Since November, Murdoch has been in almost nonstop meetings with bankers to negotiate a new financing package. Talks were drawn out because News Corp. officials discovered that some of the major banks had sold pieces of their loans to smaller banks, enlarging the pool to about 150 lenders.
John Reidy, an analyst with Smith Barney, Harris Upham & Co. in New York, said it was encouraging that the bankers did not commit News Corp. to specific asset sales. He cited a commercial printing business in Australia and a 50% interest in the Australian airline Ansett as likely properties to be sold.
In a telephone interview, Murdoch acknowledged that there would be “some non-core asset sales.” He added, however, that “we are in no hurry because we don’t have our first repayment for 12 months.” Beyond that, he said, “we expect to earn our way through this.”
Analysts said they do not expect News Corp. to sell any of its key assets, which in the United States include the Fox film studio and TV network, TV Guide, New York and eight other magazines, and newspapers in San Antonio and Boston.
When it comes to selling assets, “I’d rule out newspapers, film, TV, books and major magazines,” Murdoch said.
Murdoch previously has said News Corp. will need to sell $1 billion in assets. But he may find this a difficult task, especially during a recession when media properties no longer command premium prices. Murdoch said there may be an announcement shortly about overseas partners coming in as investors in “non-core areas.”
The refinancing agreement came two days after News Corp. announced that August (Gus) Fischer had been appointed chief operating officer. Fischer, a relative newcomer who had been the second-ranking executive at News Corp.'s British subsidiary, fills a post that had been vacant for many years.

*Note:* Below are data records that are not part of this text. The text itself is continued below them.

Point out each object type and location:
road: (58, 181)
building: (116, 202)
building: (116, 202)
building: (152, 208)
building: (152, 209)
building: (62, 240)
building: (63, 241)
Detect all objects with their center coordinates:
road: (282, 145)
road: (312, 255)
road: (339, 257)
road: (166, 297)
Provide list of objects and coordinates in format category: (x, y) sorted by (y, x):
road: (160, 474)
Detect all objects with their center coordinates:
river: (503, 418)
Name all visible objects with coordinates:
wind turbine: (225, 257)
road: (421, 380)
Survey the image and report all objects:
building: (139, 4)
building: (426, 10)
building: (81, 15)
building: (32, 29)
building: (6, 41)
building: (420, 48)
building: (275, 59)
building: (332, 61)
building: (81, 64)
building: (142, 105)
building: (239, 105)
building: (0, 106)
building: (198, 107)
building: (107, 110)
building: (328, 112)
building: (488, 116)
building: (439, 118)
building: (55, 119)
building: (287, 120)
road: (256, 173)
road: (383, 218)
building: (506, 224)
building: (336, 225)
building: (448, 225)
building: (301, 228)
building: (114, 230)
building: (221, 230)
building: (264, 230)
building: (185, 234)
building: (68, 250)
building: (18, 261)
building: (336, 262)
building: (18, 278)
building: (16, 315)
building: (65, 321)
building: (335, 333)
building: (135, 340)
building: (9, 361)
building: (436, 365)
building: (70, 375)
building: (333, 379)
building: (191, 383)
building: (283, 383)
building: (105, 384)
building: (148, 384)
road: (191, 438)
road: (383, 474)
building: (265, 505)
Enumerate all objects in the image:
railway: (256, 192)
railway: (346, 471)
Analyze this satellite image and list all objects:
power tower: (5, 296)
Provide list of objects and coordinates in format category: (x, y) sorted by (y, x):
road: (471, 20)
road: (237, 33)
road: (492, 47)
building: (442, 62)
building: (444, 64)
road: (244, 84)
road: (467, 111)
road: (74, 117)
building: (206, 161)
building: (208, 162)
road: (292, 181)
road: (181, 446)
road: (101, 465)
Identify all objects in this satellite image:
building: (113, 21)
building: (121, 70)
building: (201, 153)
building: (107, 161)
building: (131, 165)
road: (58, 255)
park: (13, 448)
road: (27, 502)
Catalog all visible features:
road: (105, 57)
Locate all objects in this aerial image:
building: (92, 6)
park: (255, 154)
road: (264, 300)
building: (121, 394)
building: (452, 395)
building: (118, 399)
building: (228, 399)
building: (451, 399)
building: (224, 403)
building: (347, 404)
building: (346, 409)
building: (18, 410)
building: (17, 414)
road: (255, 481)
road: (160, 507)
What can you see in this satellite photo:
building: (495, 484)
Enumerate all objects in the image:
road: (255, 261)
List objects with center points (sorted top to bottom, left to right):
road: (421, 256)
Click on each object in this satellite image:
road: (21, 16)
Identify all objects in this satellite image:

“This is now a big, diversified company,” Murdoch explained. “We have a tiny head office, and it’s time we had a little more depth in it.” Fischer, he said, would be a “trouble shooter for me. I’ve been more of a crisis manager, and now I’ll have someone to send to the crisis.”
Murdoch said he is unsure what part of the company he will focus on now. Much of last year, for example, was spent in London overseeing Sky TV. That venture recently merged with rival British Satellite Broadcasting, thereby eliminating what would have become an increasingly costly competition.
But, he said, “I’ll have more time for strategy and the creative side of our business.”